68 hochrangige Offiziere aus 25 Nationen verfolgten im Gelände, wie durch das Visier von Gewehren und Maschinenkanonen selbst aus großen Entfernungen eigene Soldaten identifiziert werden können. "Das System ist unverzichtbar", betonte der Kommandeur der Infanterieschule, Brigadegeneral Johann Berger, bei einem abschließenden Pressegespräch und verwies auf die Zwischenfälle an US-Kontrollposten im Irak.
Auch die Bundeswehr wertet ihre Erfahrungen mit Soldaten in Stresssituationen aus. Übungsszenarien an der Infanterieschule im Häuserkampf hätten im Ernstfall bis zu 50 Prozent Tote in den eigenen Reihen gefordert, weiß General Berger. Besonders bei Dunkelheit werde die Lage in Einsatzgebieten kritisch, weil Nachtsichtgeräte auf größere Entfernungen Personen nur noch schemenhaft abbilden und kaum eine Zuordnung mehr erlauben. Geforscht wird zu elektronischen Erkennung eigener Soldaten seit 1993. Ausgangspunkt war der erste Golfkrieg, als die US-Streitkräfte in Gefechtssituationen bis zu 30 Prozent der Opfer durch "friendly fire" (befreundetes Feuer) verloren.
Während die Identifizierung von Fahrzeugen mit der Elektronik schon weiter fortgeschritten ist, steckt die sichere Erkennung einzelner Soldaten noch in den Kinderschuhen. Seit 1998 entwickelt die deutsche Industrie zusammen mit der Bundeswehr und dabei besonders mit der Abteilung Weiterentwicklung an der Infanterieschule.
Einen ersten Durchbruch gab es vor zwei Jahren, als sich die NATO-Staaten auf gemeinsame Standards verständigten, damit künftig die Komponenten unterschiedlicher Einsatzländer miteinander kommunizieren können.
Nach rund sechs Monaten Forschung in der Praxis ist die Technik an der Infanterieschule demonstrationsreif. "Wir sind weltweit führend", betont Oberstleutnant Wolfgang Althoff, Leiter der Abteilung für Weiterentwicklung. Man habe eine Erkennnungsquote nahe bei 100 Prozent, die zum Teil sogar durch Fensterglas erreicht werde.
Projektleiter Kosak vom Heeresamt rechnet mit einer Einsatzfähigkeit des Systems 2009, wobei die Komponenten noch kleiner werden sollen und die Reichweite auf 3000 Meter anwachsen soll. Auch eine Einigung über eine gemeinsame Funkfrequenz stehe noch aus.
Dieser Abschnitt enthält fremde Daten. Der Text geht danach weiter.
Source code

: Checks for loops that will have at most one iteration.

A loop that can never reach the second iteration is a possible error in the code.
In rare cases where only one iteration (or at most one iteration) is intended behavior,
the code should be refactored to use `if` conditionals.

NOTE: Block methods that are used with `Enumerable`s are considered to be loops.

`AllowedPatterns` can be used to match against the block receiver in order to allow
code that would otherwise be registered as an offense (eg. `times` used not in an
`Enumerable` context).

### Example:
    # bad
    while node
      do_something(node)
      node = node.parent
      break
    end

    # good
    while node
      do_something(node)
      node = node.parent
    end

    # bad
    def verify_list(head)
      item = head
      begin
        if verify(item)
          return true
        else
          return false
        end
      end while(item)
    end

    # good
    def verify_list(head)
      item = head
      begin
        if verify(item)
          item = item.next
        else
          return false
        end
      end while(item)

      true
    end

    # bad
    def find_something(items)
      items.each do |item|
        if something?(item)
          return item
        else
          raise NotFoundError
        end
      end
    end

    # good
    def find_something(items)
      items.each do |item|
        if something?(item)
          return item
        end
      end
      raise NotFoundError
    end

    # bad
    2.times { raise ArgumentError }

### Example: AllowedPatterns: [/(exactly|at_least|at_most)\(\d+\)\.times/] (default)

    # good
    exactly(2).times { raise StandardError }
Die Kosten für ein Set für einen Soldaten werden mit 6000 Euro veranschlagt, bei der Bundeswehr wird zunächst die Beschaffung von 3800 Geräten ins Auge gefasst.
Sinn mache die Technik nur, wenn sie in Einsatzländern von möglichst vielen Alliierten genutzt werde, betont Brigadegeneral Berger. Er sieht in der bunt gemischten Besuchergruppe auch eine politische Dimension, die seine Eindrücke von der Teilnahme am fünften Sicherheitspolitischen Kongress in Berlin vom Anfang dieser Woche bestätigten. Ein Fazit Bergers: Um eine optimale Ausstattung der Soldaten zu gewährleisten, müssten die nationalen Industrieinteressen der einzelnen Staaten in den Hintergrund treten. Unter den Offizieren sei man beim Interessensaustausch viel weiter, gibt Berger zu erkennen.
Viele der anwesenden Offiziere zeigten sich noch skeptisch gegenüber der neuen Technik. Besondere Aufgeschlossenheit verzeichnete Entwickler Althoff seitens der osteuropäischen Offiziere.
Den Einwand eines britischen Generals, dass bei dem Einsatz der Elektronik die Einsatzgrundsätze (Rules of Engagement) überarbeitet werden müssen, teilte die Mehrheit nicht. Weiterhin dürfe der Soldat nur bei klarer Identifizierung des Gegners oder in Notwehr schießen. Die letzte Entscheidung liege immer noch beim einzelnen Soldaten.

Das Erkennungsgerät für "abgeses- sen kämpfende Kräfte" besteht aus einem Abfragegerät an der Waffe und einem Kenngerät am Helm oder Fahrzeug. Abgefragt wird die Zugehörigkeit zur eigenen Truppe bei allen Wetter- oder Sichtverhält- nissen über einen Laserstrahl, die Antwort kommt sekundenschnell per Funk. Bislang arbeitet das System über eine Entfernung von 900 Metern, gearbeitet wird an einer Ausweitung auf 3000 Meter.